Simmons explained to CNA that, with both the heads of the pro-life and domestic justice committees weighing in, it was a reflection of Laudato Si that “human health” and the “environment” are connected.

Bishop Frank Dewane of Venice, Florida, who chairs the bishops’ domestic justice and human development committee, and Archbishop Joseph Naumann, who chairs the bishops’ pro-life committee, said in a statement that the original MATS regulations are necessary for public health and the proposed revisions showed a disregard for “human and environmental health.”

As the rule was being considered, the USCCB submitted public comments noting that while it did not revoke the MATS standards, it “greatly weakens the legal justification” for them.

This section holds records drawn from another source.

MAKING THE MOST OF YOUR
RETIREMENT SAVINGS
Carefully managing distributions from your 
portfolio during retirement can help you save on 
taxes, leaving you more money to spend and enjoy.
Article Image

“Catholic social doctrine affirms that ‘environmental protection cannot be assured solely on the basis of financial calculations of costs and benefits,’” the USCCB said of the move.

Simmons told CNA on Friday that EPA proposed rule “is complex,” and while “it doesn’t revoke the rule itself,” it instead “removes a legal justification for the standards.”

The Conference had argued that the standards were indeed necessary for public health, he said.

“We welcome the EPA advocating for safeguarding mercury in a different form,” Simmons said of the houses of worship booklet.